Want to Look Instantly Sexier? Delete Your Social Media

The “zero online presence” person is the crème de la crème of today's dating pool.
Daisy Jones
London, GB
A trans couple looking at a cellphone in bed

Checking a person's social media has become, for many, a very normal ritual before a date. You might scroll through their Twitter to check for “red flags” such as lengthy threads wading into discourse or excessive cry-laughing emojis. You might peruse their Instagram to see if they have a stylish aesthetic, or whether they use Boomerangs unironically. You might even check to see if they have TikTok, or – if you've really lost the plot – their LinkedIn profile. Everything is there. Before you've even met.


But then there are those very rare times in which you find... nothing. No Facebook with folders of flash-on freshers’ candids dating back to 2009. No tagged photos of them in Greece with their ex. No Twitter account to speak of. Maybe just a private Instagram account, or six blurry photos of things like car number plates and surreal road signs. Or perhaps nothing but a plain website, with an email address.

When the aforementioned happens, it is – and a lot of people I've spoken to are in agreement about this – weirdly very sexy. The “zero online presence” person is the crème de la crème of the internet. The diamond in the rough. A mystery in an un-mysterious world. But why is being offline so attractive?

There are probably a few reasons. Many people I spoke to for this piece pointed to the fact that being offline suggests inner confidence. You are presumably not bothered about being “seen”. You are not bothered about the opinions of others. You do not need their likes and follows. You are just out there, living your life. This points to self-assurance, a solid sense of self esteem – all attractive qualities.

“It shows someone is very comfortable doing their own thing, which is a kind of confidence that’s really attractive. Like they don’t need to do what everyone else does,” says Sarah Murray, 23.


“As someone who does get FOMO and follows trends and feels the need to keep up online, I respect and admire the choice to ignore the usual expectation in that way. Also it means you’re not going to find cringe pics of them, so they have the element of mystique.”

Daniel Boydon, 29, agrees. He says he's attracted to people with less online presence “because it gives off a much more centred 'I don't actually care' type of vibe… and it keeps my neurotic trust issues at bay. The whole mysterious factor comes into play, too. It's like 'Oh wait, we have to actually talk to get to know each other'.”

Tom Rassmussen, 30, believes that a lack of online presence often indicates that a person has a rich inner life, career and social life. Have you ever had so much fun that you've forgotten to take any pictures?
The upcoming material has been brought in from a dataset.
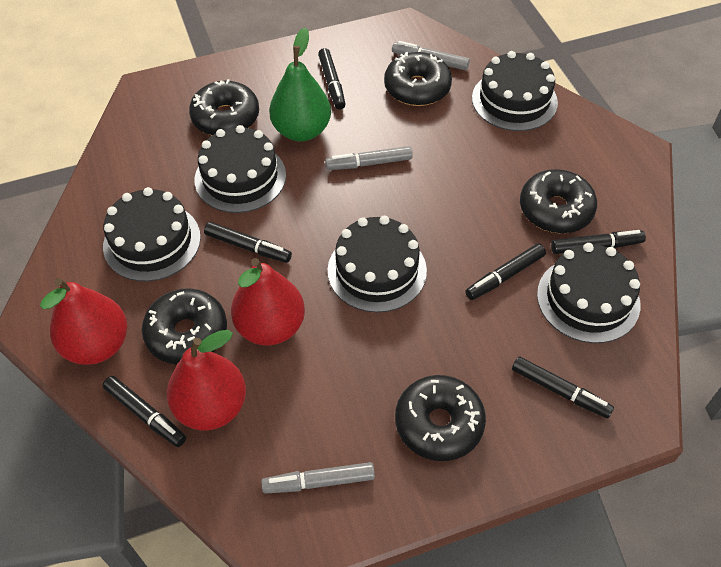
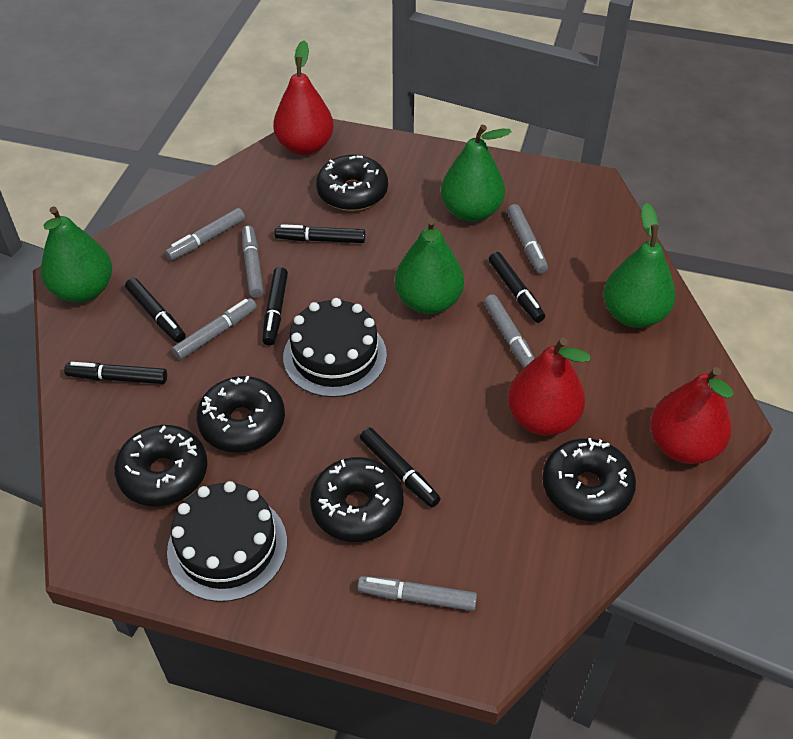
black cake: [103,187,201,282] [195,125,286,213] [328,216,427,313] [472,51,558,131] [537,243,640,343] = 5 -> [167,481,287,602] [283,298,387,397] = 2
green pear: [269,28,331,142] = 1 -> [41,206,112,303] [395,218,464,314] [441,125,512,222] [603,203,676,328] = 4
grey marker: [261,462,375,494] [325,146,413,170] [392,41,470,70] = 3 -> [165,208,245,261] [172,298,257,360] [242,225,264,298] [357,576,477,611] [484,295,535,368] [507,204,548,273] = 6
For the offline person, this is what life must always be like. “I think it's chic to be unbothered about meaningless things that the rest of us get bothered about,” says Tom. “In this world of social media, it's kind of wonderful.”

James Preece, a dating expert, explains that people are often drawn to mystery in general when it comes to dating – and this extends to social media. “If you can't be stalking somebody and find out what's going on, then you're going to be intrigued,” he says. “Any sort of mystery or unavailability is immediately an attractive quality.”


Dating expert Hayley Quinn says a similar thing. “Often mystery can do a lot more for you than someone (mistakenly) thinking they know everything about you,” she says. “Without social media, or by having a private account, you can prompt someone's curiosity to get to know you better in the real world.”

When someone is offline, there is also a lot less to judge. Has someone ever given you the ick because they keep doing things like using the “vintage camera” filter or posting angry tweets about different companies or going a bit gung-ho with the sticky-out tongue emoji? It feels horrible to be judgemental, but that’s what happens – even subconsciously. Having zero, or very little, online presence means that there are less opportunities to feel that way.

“Often people look for reasons not to date someone,” explains Preece. “So when you go on someone’s profile, you might see some really good pictures, but then the sixth picture is a ‘little bit odd’ so it’s like ‘no, I don’t like them – goodbye.” 

“When you can’t do that, all you can do is give them a chance. You’re not being forced to reject them.” 

If it seems superficial to judge someone based on their online presence or lack thereof, that’s because it probably is. Realistically, the amount of selfies someone posts or whether they make TikTok dance trend videos at the grand old age of 27 probably isn’t going to impact your actual chemistry, in the flesh. It just might mean you don’t give them a chance, which could be a shame.

“The bare minimum you need to progress forward with any kind of romantic experience is someone who is open and willing to invest their time in you,” says Quinn.

In other words: A person being mysterious or absent online might draw you in to begin with, but it’s likely irrelevant when it comes to long-term compatibility. It is fit, though.